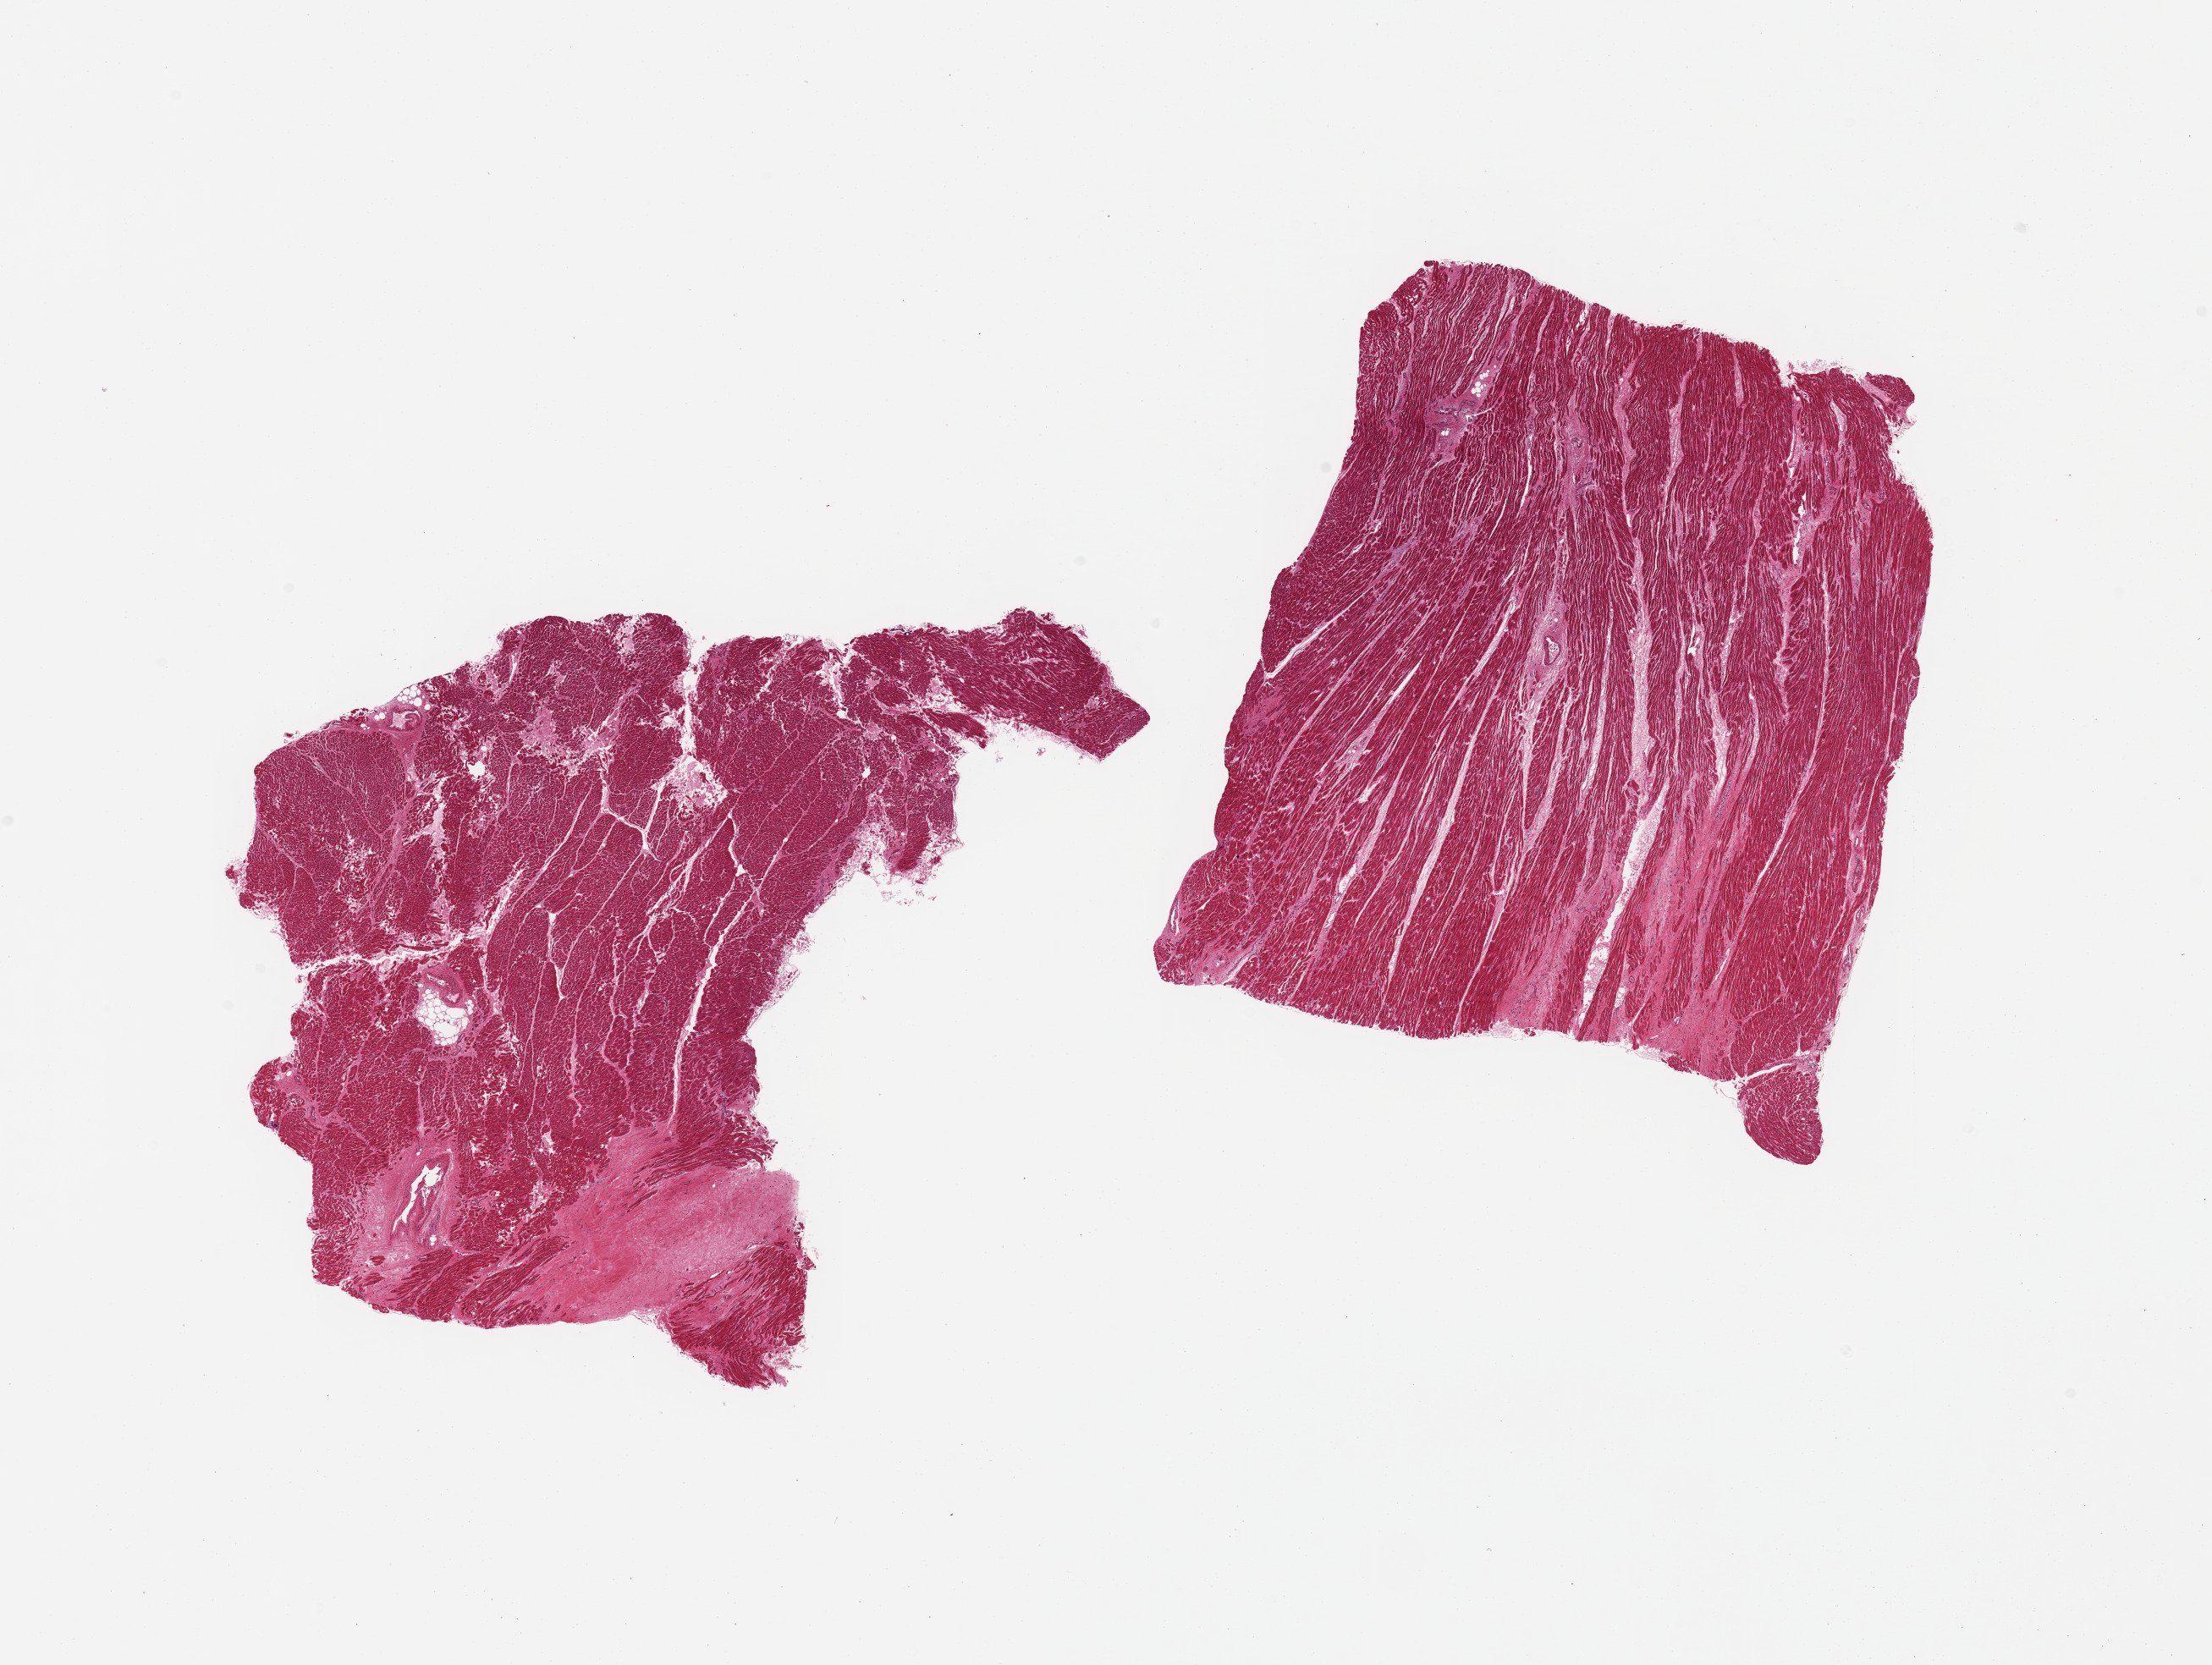
Whole-slide image, hematoxylin and eosin (H&E) stain — shown as a low-resolution overview of the whole scanned area (about 20.7 x 15.6 mm). PAXgene-fixed paraffin-embedded (PFPE) section. Sampled site (target tissue): heart. Tissue donor sample. Donor sex: male.
- pathologist's review note for this sample: 2 pieces; scars consistent with old infarcts, largest 2.7 mm across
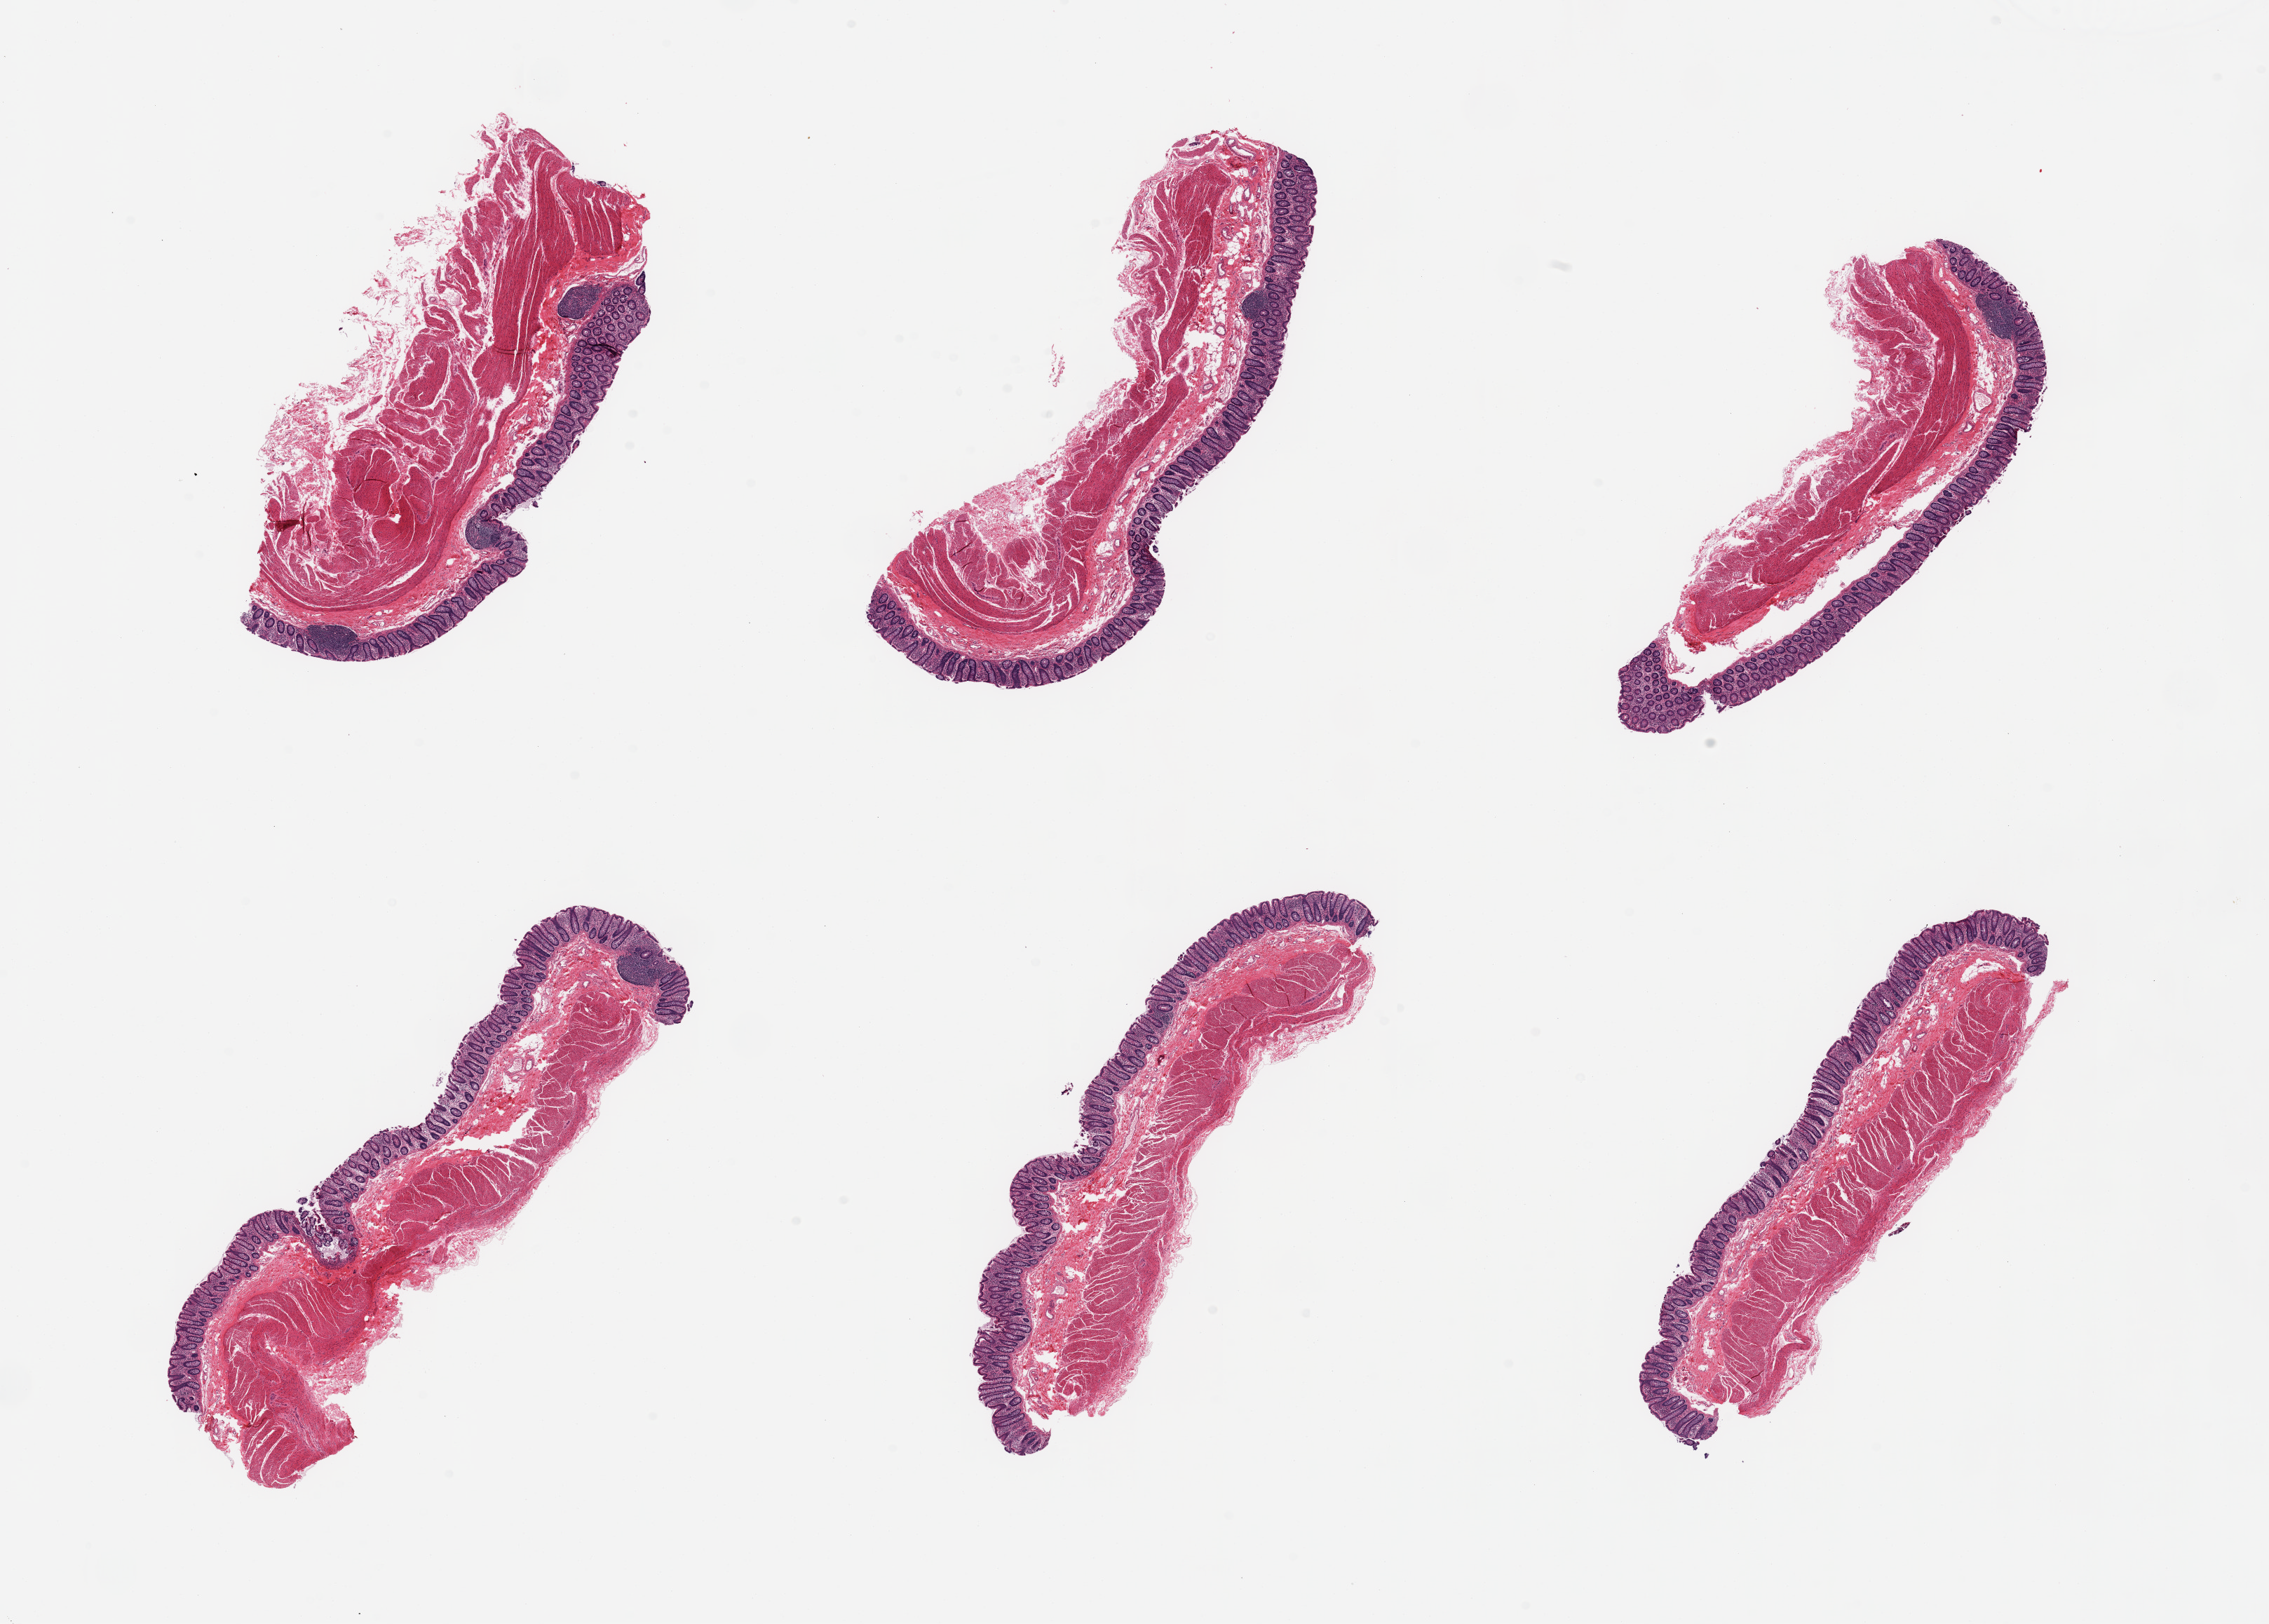
Hematoxylin and eosin (H&E) whole-slide image, brightfield, shown as a low-resolution overview of the whole scanned area (about 25.6 x 18.3 mm, from a 20x scan). PAXgene-fixed, paraffin-embedded tissue. Target tissue: transverse colon. Donor tissue sample. Donor sex: male.
Review note (as recorded): 6 pieces, mucoa well preserved, up to ~0.5mm, ~15-20% thickness.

◇ ◇ ◇ ◇ ◇

**Aim of the task**
Word for word, write out the full listing, leaving the pictures aside.

**Solution to the exercise**
Whole-slide image, hematoxylin and eosin (H&E) stain — shown as a low-resolution overview of the whole scanned area (about 20.7 x 15.6 mm). PAXgene-fixed paraffin-embedded (PFPE) section. Sampled site (target tissue): heart. Tissue donor sample. Donor sex: male.
- pathologist's review note for this sample: 2 pieces; scars consistent with old infarcts, largest 2.7 mm across
Hematoxylin and eosin (H&E) whole-slide image, brightfield, shown as a low-resolution overview of the whole scanned area (about 25.6 x 18.3 mm, from a 20x scan). PAXgene-fixed, paraffin-embedded tissue. Target tissue: transverse colon. Donor tissue sample. Donor sex: male.
Review note (as recorded): 6 pieces, mucoa well preserved, up to ~0.5mm, ~15-20% thickness.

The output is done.